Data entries
○ ○ ○ ○ ○ ○ ○

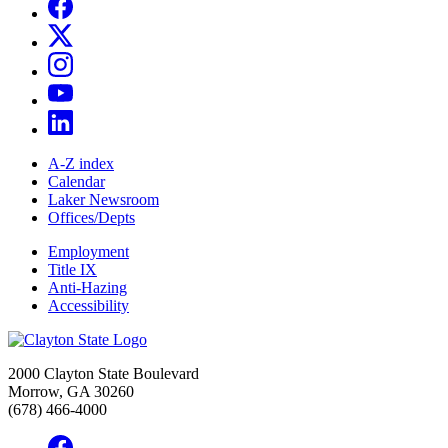
A-Z index
Calendar
Laker Newsroom
Offices/Depts
Employment
Title IX
Anti-Hazing
Accessibility
2000 Clayton State Boulevard
Morrow, GA 30260
(678) 466-4000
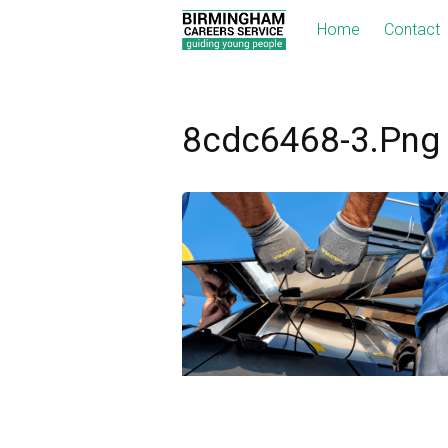
Home
Contact
8cdc6468-3.png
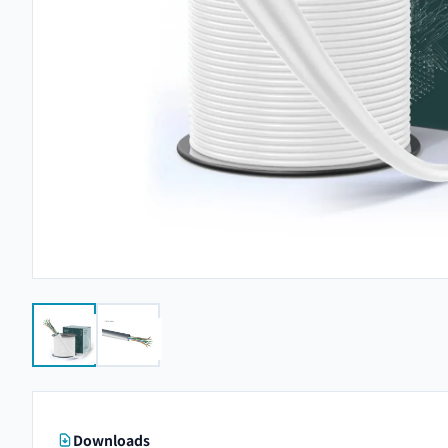
Downloads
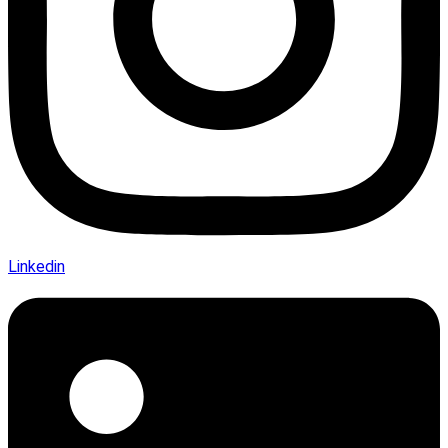
Linkedin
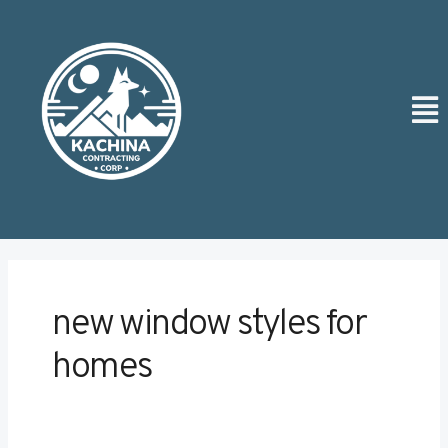
Skip
Post
to
pagination
content
Men
new window styles for
homes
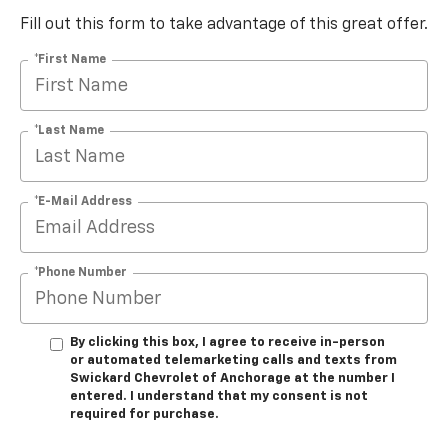
Fill out this form to take advantage of this great offer.
*First Name
*Last Name
*E-Mail Address
*Phone Number
By clicking this box, I agree to receive in-person
or automated telemarketing calls and texts from
Swickard Chevrolet of Anchorage at the number I
entered. I understand that my consent is not
required for purchase.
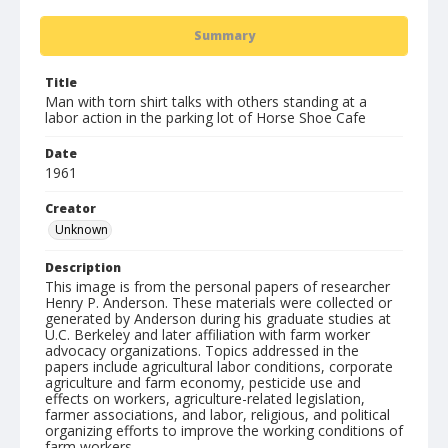
Summary
Title
Man with torn shirt talks with others standing at a
labor action in the parking lot of Horse Shoe Cafe
Date
1961
Creator
Unknown
Description
This image is from the personal papers of researcher
Henry P. Anderson. These materials were collected or
generated by Anderson during his graduate studies at
U.C. Berkeley and later affiliation with farm worker
advocacy organizations. Topics addressed in the
papers include agricultural labor conditions, corporate
agriculture and farm economy, pesticide use and
effects on workers, agriculture-related legislation,
farmer associations, and labor, religious, and political
organizing efforts to improve the working conditions of
farm workers.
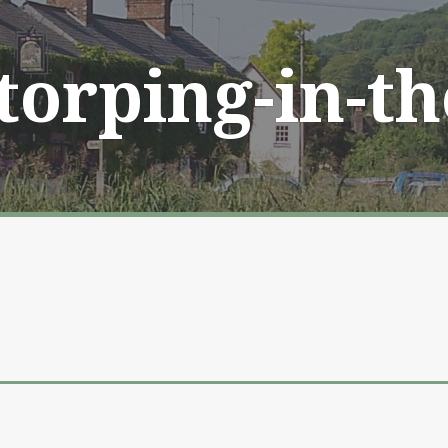
Storping-in-t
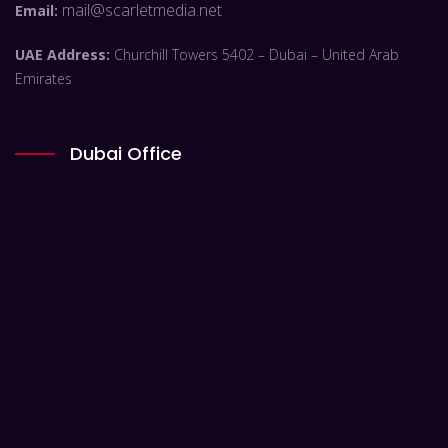
mail@scarletmedia.net
Email:
UAE Address:
Churchill Towers 5402 – Dubai – United Arab
Emirates
Dubai Office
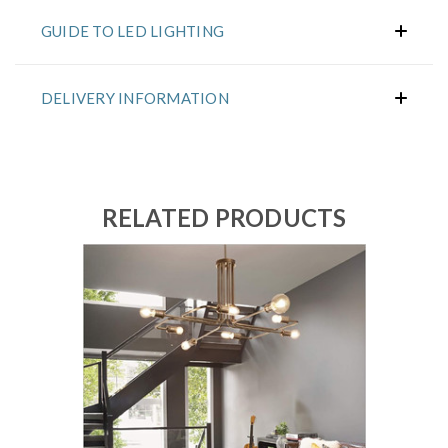
GUIDE TO LED LIGHTING
DELIVERY INFORMATION
RELATED PRODUCTS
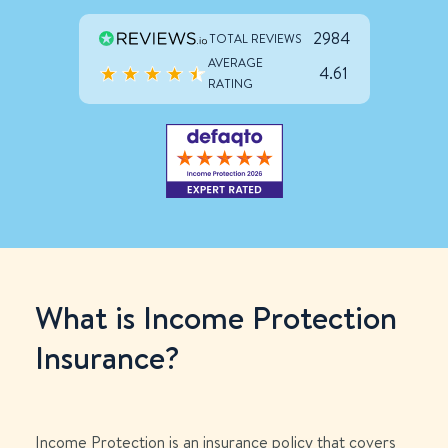
2984
TOTAL REVIEWS
AVERAGE
4.61
RATING
What is Income Protection
Insurance?
Income Protection is an insurance policy that covers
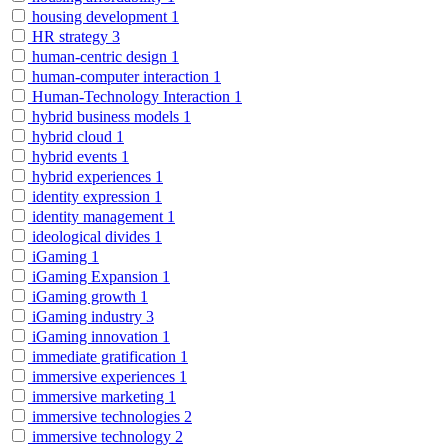
housing development
1
HR strategy
3
human-centric design
1
human-computer interaction
1
Human-Technology Interaction
1
hybrid business models
1
hybrid cloud
1
hybrid events
1
hybrid experiences
1
identity expression
1
identity management
1
ideological divides
1
iGaming
1
iGaming Expansion
1
iGaming growth
1
iGaming industry
3
iGaming innovation
1
immediate gratification
1
immersive experiences
1
immersive marketing
1
immersive technologies
2
immersive technology
2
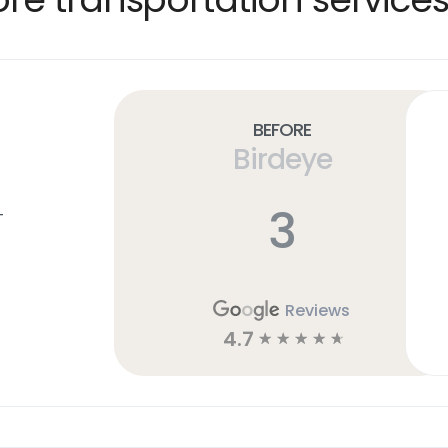
Before
Birdeye
3
T
Reviews
4.7
☆
☆
☆
☆
☆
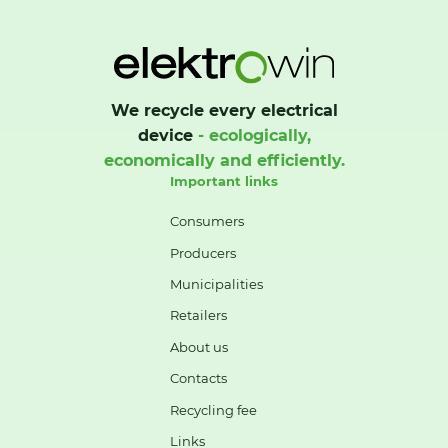
We recycle every electrical
device
- ecologically,
economically and efficiently.
Important links
Consumers
Producers
Municipalities
Retailers
About us
Contacts
Recycling fee
Links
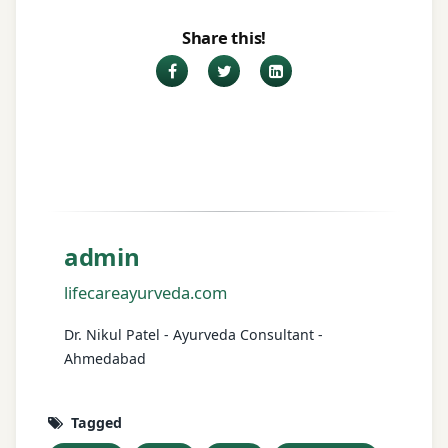
Share this!
Facebook
Twitter
LinkedIn
admin
lifecareayurveda.com
Dr. Nikul Patel - Ayurveda Consultant -
Ahmedabad
Tagged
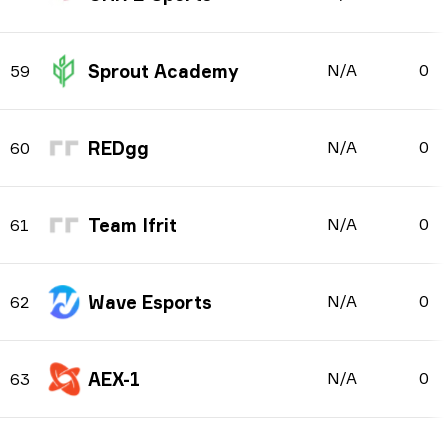
Sprout Academy
N/A
0
59
REDgg
N/A
0
60
Team Ifrit
N/A
0
61
Wave Esports
N/A
0
62
AEX-1
N/A
0
63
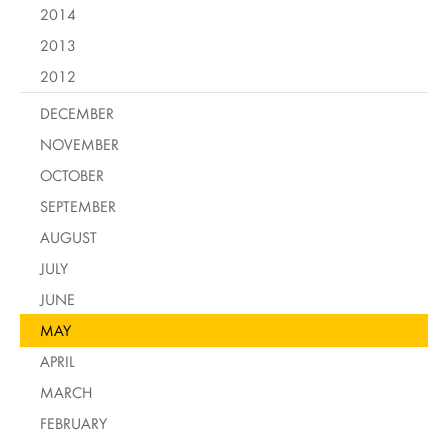
2014
2013
2012
DECEMBER
NOVEMBER
OCTOBER
SEPTEMBER
AUGUST
JULY
JUNE
MAY
APRIL
MARCH
FEBRUARY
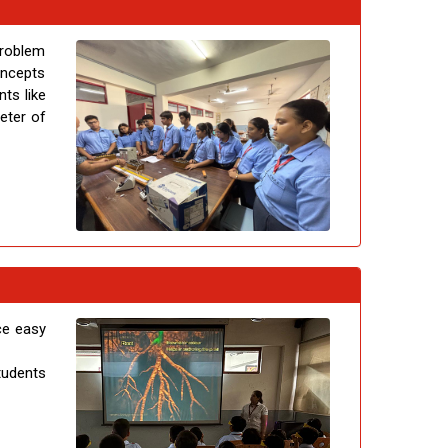
problem
concepts
ts like
eter of
ce easy
tudents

○ ○ ○ ○ ○ ○ ○

Problem to work on
Filter the entries and copy each line with "conditions".

Solved problem
papers include agricultural labor conditions, corporate
organizing efforts to improve the working conditions of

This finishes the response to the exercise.